== PROBLEM TO WORK ON ==
Pull out of the data below the stretch of lines bounded by the one containing "left knee: (618, 1131)" and the one containing "left back paw: (887, 1213)", both bounds included, unchanged.

== EXERCISE DATA ==
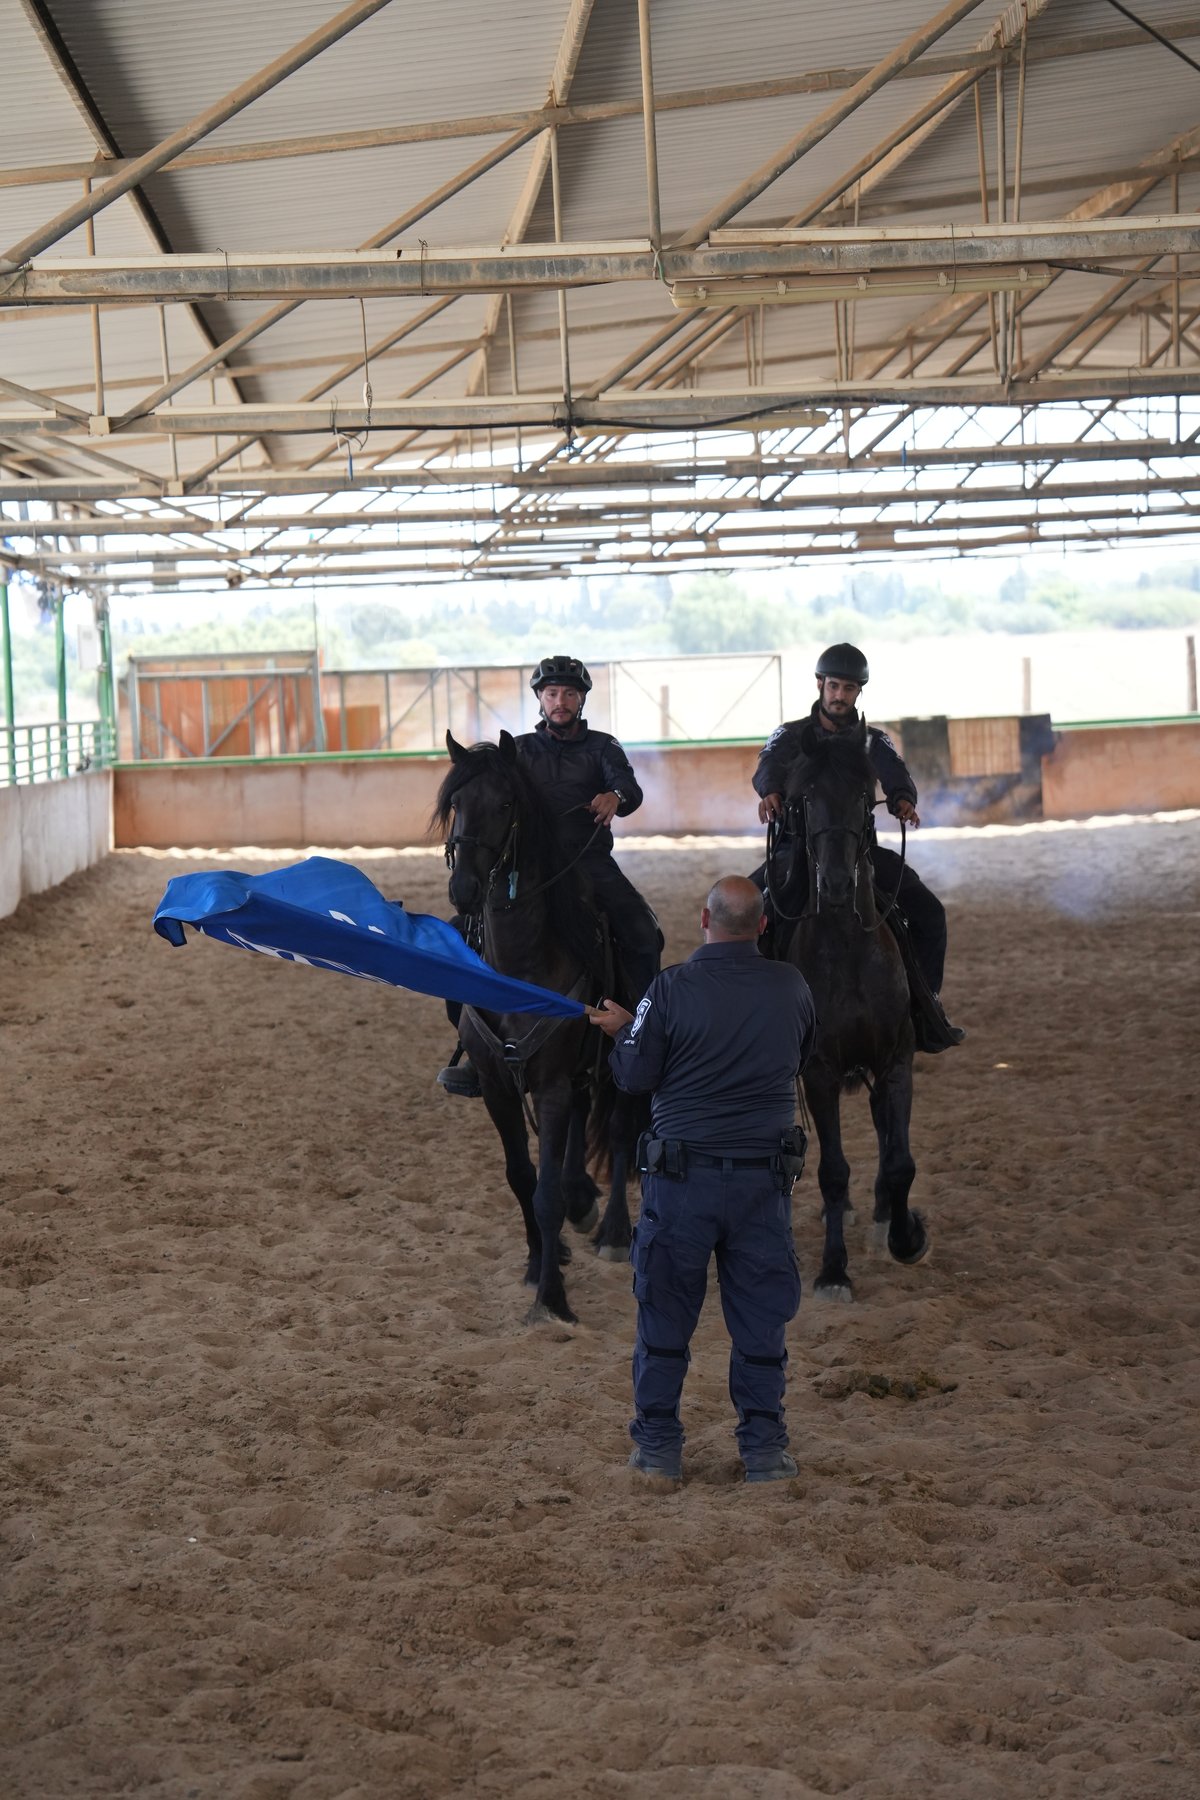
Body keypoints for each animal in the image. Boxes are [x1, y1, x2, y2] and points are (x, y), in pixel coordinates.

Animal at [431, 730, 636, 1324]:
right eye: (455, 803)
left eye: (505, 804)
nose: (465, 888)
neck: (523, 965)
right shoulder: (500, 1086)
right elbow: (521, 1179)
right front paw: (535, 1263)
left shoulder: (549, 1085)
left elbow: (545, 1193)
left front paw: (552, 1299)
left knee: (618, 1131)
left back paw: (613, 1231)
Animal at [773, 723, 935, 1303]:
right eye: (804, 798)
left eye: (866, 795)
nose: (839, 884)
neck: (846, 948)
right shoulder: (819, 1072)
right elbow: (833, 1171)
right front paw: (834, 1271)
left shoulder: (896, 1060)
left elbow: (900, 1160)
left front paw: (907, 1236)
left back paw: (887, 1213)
* * *
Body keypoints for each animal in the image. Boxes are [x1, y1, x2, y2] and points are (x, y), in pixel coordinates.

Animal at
---
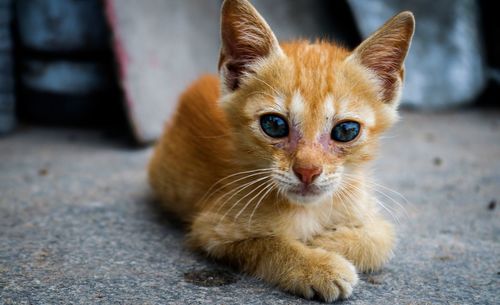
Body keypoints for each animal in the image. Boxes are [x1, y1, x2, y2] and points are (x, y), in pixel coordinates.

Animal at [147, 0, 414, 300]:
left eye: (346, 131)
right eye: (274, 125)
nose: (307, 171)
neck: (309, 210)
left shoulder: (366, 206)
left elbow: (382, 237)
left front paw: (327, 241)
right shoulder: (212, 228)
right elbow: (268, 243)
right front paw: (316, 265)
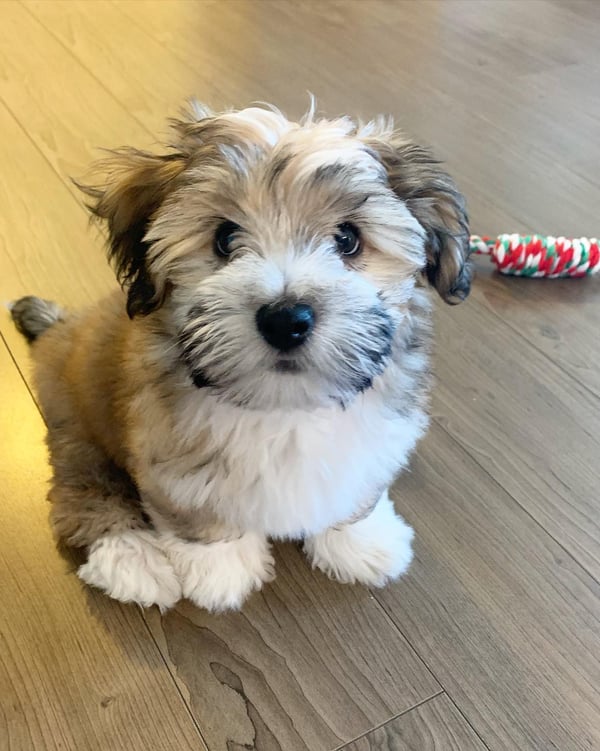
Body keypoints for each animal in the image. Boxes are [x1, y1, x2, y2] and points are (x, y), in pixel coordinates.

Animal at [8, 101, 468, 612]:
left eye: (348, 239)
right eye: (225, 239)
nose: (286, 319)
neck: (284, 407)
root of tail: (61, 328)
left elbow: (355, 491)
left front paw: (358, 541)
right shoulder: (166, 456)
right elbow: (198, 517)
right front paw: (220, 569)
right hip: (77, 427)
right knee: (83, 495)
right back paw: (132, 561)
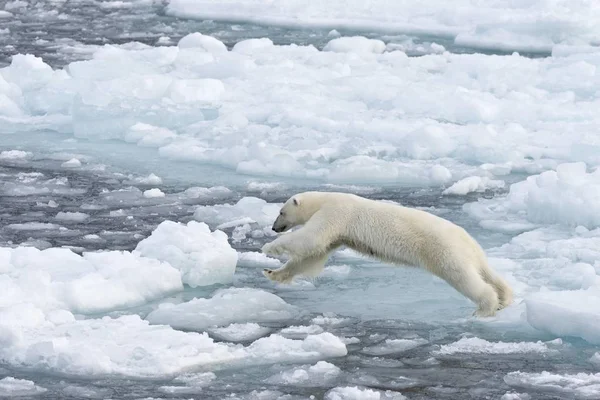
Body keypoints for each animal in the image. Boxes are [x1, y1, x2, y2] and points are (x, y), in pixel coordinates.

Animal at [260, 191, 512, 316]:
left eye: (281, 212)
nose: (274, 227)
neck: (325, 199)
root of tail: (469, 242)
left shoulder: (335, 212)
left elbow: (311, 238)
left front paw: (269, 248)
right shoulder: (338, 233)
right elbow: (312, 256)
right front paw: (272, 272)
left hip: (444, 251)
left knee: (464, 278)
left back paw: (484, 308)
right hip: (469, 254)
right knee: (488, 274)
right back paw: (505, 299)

== EXERCISE ANSWER ==
left knee: (618, 1131)
left back paw: (613, 1231)
Animal at [773, 723, 935, 1303]:
right eye: (804, 798)
left eye: (866, 795)
nose: (839, 884)
neck: (846, 948)
right shoulder: (819, 1072)
right elbow: (833, 1171)
right front paw: (834, 1271)
left shoulder: (896, 1060)
left elbow: (900, 1160)
left front paw: (907, 1236)
left back paw: (887, 1213)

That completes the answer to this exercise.